Mario Mattiello is passionate about pizza. Being born and raised in Naples, it’s hard not to be. But his professional career took him on a path toward engineering, and after 20 years, he circled back to what many of us would call his origins—and we’re so grateful.
You may ask why a Neapolitan man making pizza here in Lausanne is a story worth telling – it seems obvious – but what Mario and his team have created is unlike anything else here in Lausanne: friends, it’s time to be introduced to Domani.
Only opened this week, Domani is a result of years of dreaming and community crowdfunding. The first Neapolitan pizzeria in Lausanne with a focus on sustainable sourcing by using 100% local and organic ingredients, their core values reflect a desire to minimize waste and create pizza while respecting the environment.
And if the ethos of Domani isn’t enough, the interior is worth a visit. Designed by Lausanne-based architecture and engineering studio Baraki, the black and white checkered tile floor paired with old Swiss bistro chairs, the geometric tile patterns and the twisting staircase mirrored with the bubble light chandelier transports you to a midcentury-inspired oasis. Small details created and installed by our friend Fabio Marco also show how much local love has been poured into this little restaurant on Petit-Chêne.
But ultimately, you’re not really here for the story or the atmosphere – the main motive is the pizza. And it is absolute perfection. The chewy and perfectly formed crust – complete with impressive air pockets that demonstrate the oven’s notable heat and the pizzaiolo’s skill –is enough to differentiate this spot from many.

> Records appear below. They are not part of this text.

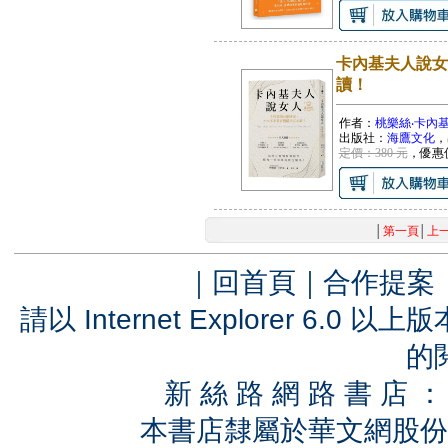
卡內基夫人說女
讀！
作者：
桃樂絲‧卡內
出版社：
海鷹文化
，
定價：380 元
，優惠
│
第一頁
│
上
｜
回首頁
｜
合作提案
請以 Internet Explorer 6.
的
新 絲 路 網 路 書 
本書店隸屬於華文網股份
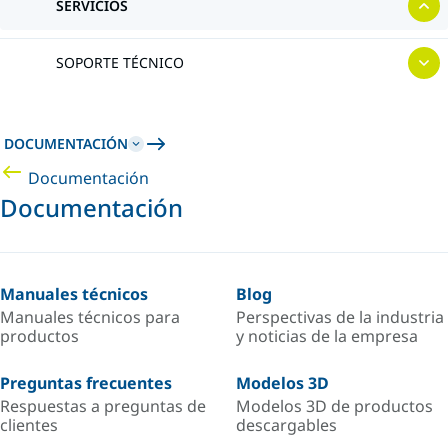
SERVICIOS
SOPORTE TÉCNICO
DOCUMENTACIÓN
Documentación
Documentación
Manuales técnicos
Blog
Manuales técnicos para
Perspectivas de la industria
productos
y noticias de la empresa
Preguntas frecuentes
Modelos 3D
Respuestas a preguntas de
Modelos 3D de productos
clientes
descargables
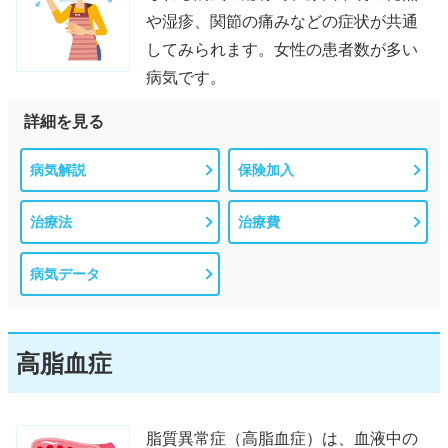
や湿疹、関節の痛みなどの症状が共通
してみられます。女性の患者数が多い
病気です。
詳細を見る
病気解説
保険加入
治療法
治療費
病気データ
高脂血症
脂質異常症（高脂血症）は、血液中の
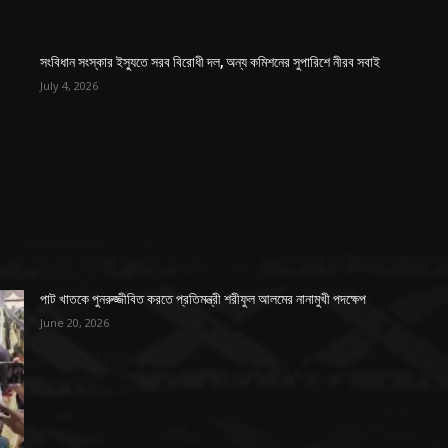
সংবিধান সংস্কার ইস্যুতে সরব বিরোধী দল, অন্য কমিশনের সুপারিশে নীরব সবাই
July 4, 2026
পাট খাতকে পুনরুজ্জীবিত করতে প্রতিমন্ত্রী শরীফুল আলমের নানামুখী পদক্ষেপ
June 20, 2026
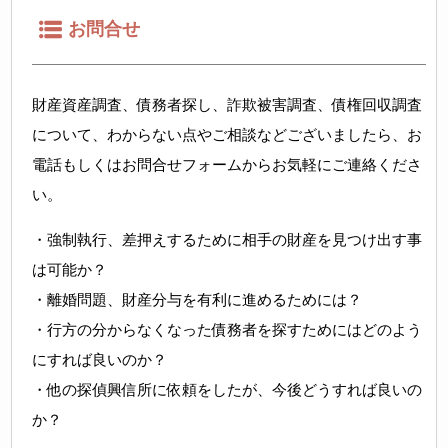
お問合せ
財産資産調査、債務者探し、詐欺被害調査、債権回収調査
について、わからない点やご相談などございましたら、お
電話もしくはお問合せフォームからお気軽にご連絡くださ
い。
・強制執行、差押えするために相手の財産を見つけ出す事
は可能か？
・離婚問題、財産分与を有利に進めるためには？
・行方の分からなくなった債務者を探すためにはどのよう
にすれば良いのか？
・他の探偵興信所に依頼をしたが、今後どうすれば良いの
か？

But then paired with the quality of the ingredients, the knowledge of its local origins, and the understanding that your pizza was made with love for both you and the planet, it’s one of those delightful meals that forces you to slow down and savor every bite in the moment – while also thinking about tomorrow…or in other words, domani.
Pictured above: The Bufala and the Rustica (NOT pineapple, but potato and fennel sausage on the pizza).